→ **Exercise brief**
From the listing that follows, output everything exactly except the pictures.

→ **Supplied information**
--------

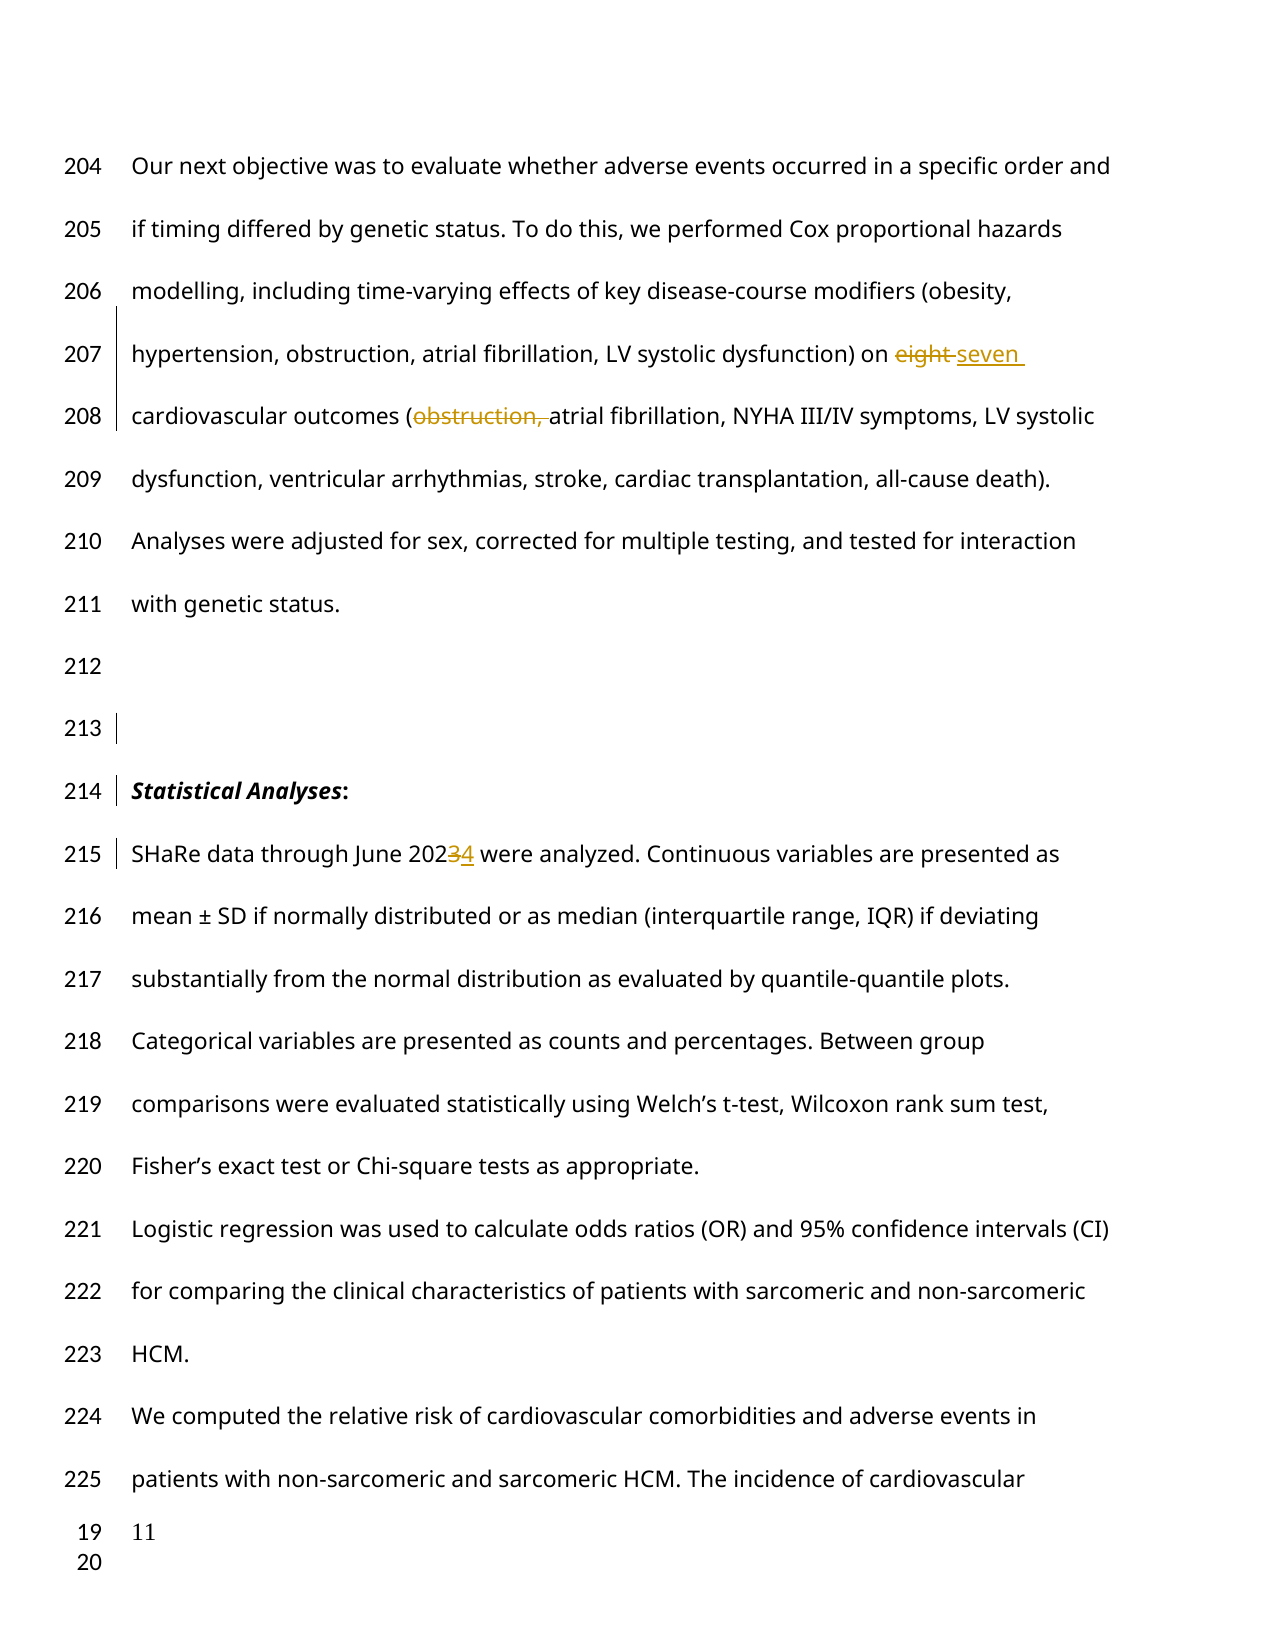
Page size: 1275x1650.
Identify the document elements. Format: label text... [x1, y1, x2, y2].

text Logistic regression was used to calculate odds ratios (OR) and 95% confidence intervals (CI) for comparing the clinical characteristics of patients with sarcomeric and non-sarcomeric HCM. [131, 1212, 1125, 1369]
text SHaRe data through June 202 were analyzed. Continuous variables are presented as mean ± SD if normally distributed or as median (interquartile range, IQR) if deviating substantially from the normal distribution as evaluated by quantile-quantile plots. Categorical variables are presented as counts and percentages. Between group comparisons were evaluated statistically using Welch’s t-test, Wilcoxon rank sum test, Fisher’s exact test or Chi-square tests as appropriate. [131, 837, 1125, 1181]
text Our next objective was to evaluate whether adverse events occurred in a specific order and if timing differed by genetic status. To do this, we performed Cox proportional hazards modelling, including time-varying effects of key disease-course modifiers (obesity, hypertension, obstruction, atrial fibrillation, LV systolic dysfunction) on cardiovascular outcomes (atrial fibrillation, NYHA III/IV symptoms, LV systolic dysfunction, ventricular arrhythmias, stroke, cardiac transplantation, all-cause death). Analyses were adjusted for sex, corrected for multiple testing, and tested for interaction with genetic status. [131, 150, 1125, 619]
text Statistical Analyses: [131, 775, 1125, 806]
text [131, 1400, 1125, 1494]
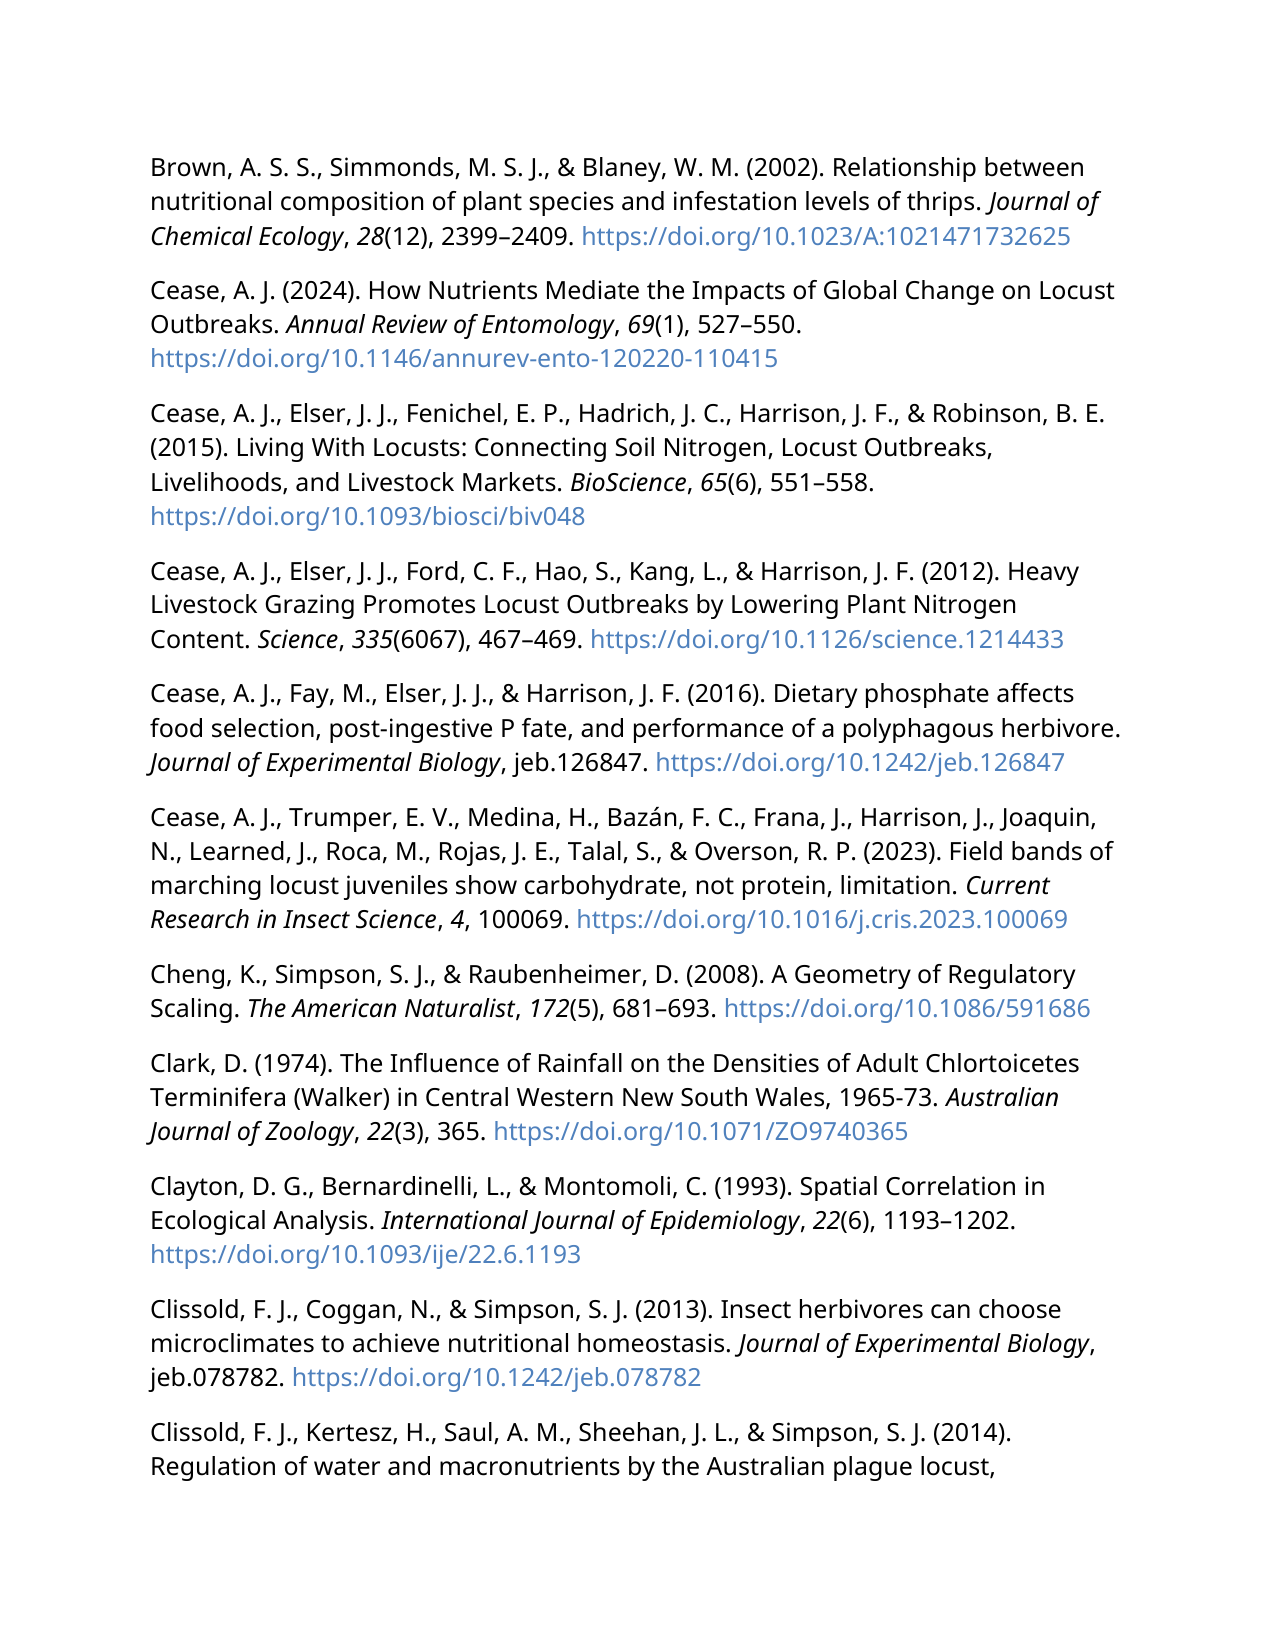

--------

→ **Your solution**
Page size: 1275x1650.
Identify the document elements. Format: label text... [x1, y1, x2, y2].

text Logistic regression was used to calculate odds ratios (OR) and 95% confidence intervals (CI) for comparing the clinical characteristics of patients with sarcomeric and non-sarcomeric HCM. [131, 1212, 1125, 1369]
text SHaRe data through June 202 were analyzed. Continuous variables are presented as mean ± SD if normally distributed or as median (interquartile range, IQR) if deviating substantially from the normal distribution as evaluated by quantile-quantile plots. Categorical variables are presented as counts and percentages. Between group comparisons were evaluated statistically using Welch’s t-test, Wilcoxon rank sum test, Fisher’s exact test or Chi-square tests as appropriate. [131, 837, 1125, 1181]
text Our next objective was to evaluate whether adverse events occurred in a specific order and if timing differed by genetic status. To do this, we performed Cox proportional hazards modelling, including time-varying effects of key disease-course modifiers (obesity, hypertension, obstruction, atrial fibrillation, LV systolic dysfunction) on cardiovascular outcomes (atrial fibrillation, NYHA III/IV symptoms, LV systolic dysfunction, ventricular arrhythmias, stroke, cardiac transplantation, all-cause death). Analyses were adjusted for sex, corrected for multiple testing, and tested for interaction with genetic status. [131, 150, 1125, 619]
text Statistical Analyses: [131, 775, 1125, 806]
text [131, 1400, 1125, 1494]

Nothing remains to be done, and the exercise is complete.